After hours of traversing southeastern Venezuela, crossing the Orinoco River we finally arriving in Puerto Ordaz, a town near the Guyana border. We proceeded directly to Cachamay Stadium where we arrived two hours before gametime. Every seat already was occupied by more than 40,000 wildly cheering Venezuelan fans. My son wisely opted to buy a Venezuelan hat so as not to attract unwanted attention as one of the very few Paraguayan fans present (he declared that the hat would be a present for a classmate from Venezuela after he returned to Miami). He did find a Paraguay jersey that he purchased, but he wisely returned it to the car rather than wearing it into the stadium. Paraguay played brilliantly, but the game was scoreless at halftime. In the second half Paraguay scored two goals and their goalie blocked a Venezuelan penalty kick, sending local supporters of the “vinotinto” (the charming nickname for the Venezuelan team because they wear burgundy jerseys the color of red wine) streaming for the exits. A few came back when Venezuela scored a late goal, but the game ended with a 2-1 Paraguay victory, putting the Paraguayan Guarani in a tie for first place in the South American group.
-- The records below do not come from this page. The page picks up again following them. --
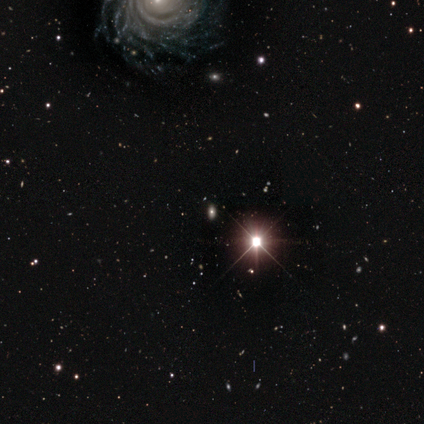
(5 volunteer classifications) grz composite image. It shows a star or artifact, not a galaxy (80%).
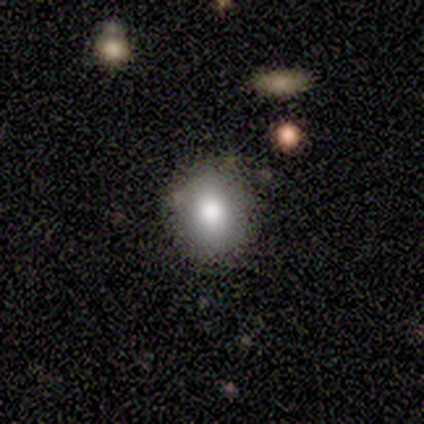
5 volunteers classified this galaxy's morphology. Volunteers were most divided on "smooth or featured" (2-way tie): smooth: 40%, featured or disk: 40%, star or artifact: 20%; "how rounded" (2-way tie): round: 50%, in between: 50%, cigar-shaped: 0%. More confident: merging — none (100%).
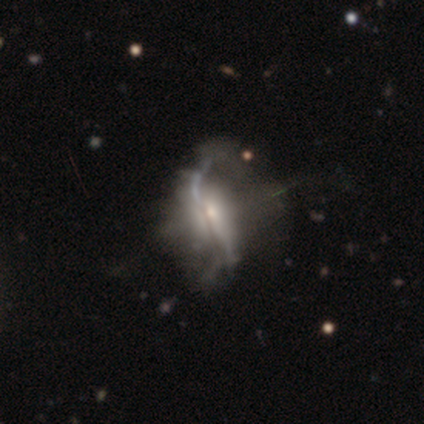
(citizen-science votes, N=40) smooth_or_featured: featured or disk (p=0.95) [alt: smooth p=0.03]
disk_edge_on: no (p=0.71) [alt: yes p=0.29]
bar: no (p=0.67) [alt: strong p=0.30]
has_spiral_arms: no (p=0.52) [alt: yes p=0.48]
bulge_size: small (p=0.59) [alt: moderate p=0.33]
merging: none (p=0.26) [tied with: major disturbance p=0.26]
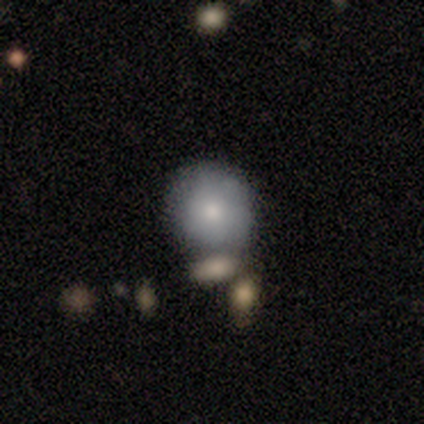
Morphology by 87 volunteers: smooth_or_featured: smooth (p=0.74) [alt: featured or disk p=0.23]
how_rounded: round (p=0.94) [alt: in between p=0.06]
merging: none (p=0.76) [alt: merger p=0.12]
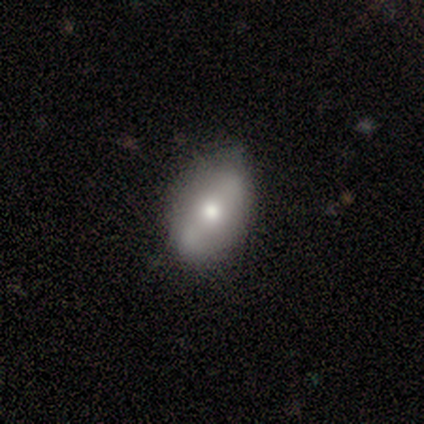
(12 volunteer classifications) Volunteers were most divided on "bar": no: 50%, strong: 33%, weak: 17%. More confident: bulge size — moderate (100%); spiral arms — no (83%); edge-on disk — no (75%); smooth or featured — featured or disk (67%); merging — none (64%).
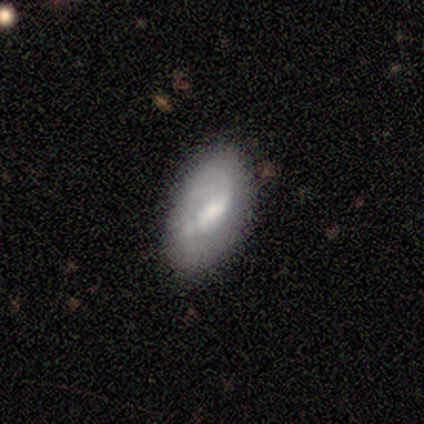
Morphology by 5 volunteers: smooth 80%, star or artifact 20%, featured or disk 0%. Down the decision tree: how rounded — in between (100%); merging — none (100%).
After staying overnight in Puerto Ordaz, we left at 4AM on Sunday to return to Caracas in time for our flight back to the U.S. Photos of our trip are available online at: http://gallery.me.com/rperci#100567
Prior to leaving for Venezuela on Thursday, I attend the opening of a terrific conference on “Regulatory Dsyfunction” that our Environmental Law Program co-sponsored with the Center for Progressive Reform. The conference was organized by my colleague Rena Steinzor, president of the Center for Progressive Reform, which has done a fabulous job of promoting the public interest in regulatory issues. The conference included representatives of EPA, OSHA and the Consumer Products Safety Commission (CPSC), who discussed the problems confronting each of their agencies, prominent academics and environmental activists. Because I had to teach a class and catch a plane, I was only able to attend a brief part of the conference. While the discussions were off the record, what struck me was the extent to which international issues have affected each agency. OSHA has wrestled with how to harmonize hazard communication requirements with international standards. The CPSC is dealing with a host of issues raised by imports of hazardous consumer products. EPA is considering TSCA reform against the backdrop of the EU’s path-breaking REACH program that will generate far more test data on chemicals than EPA currently has. Globalization is clearly having a profound effect on regulatory policy.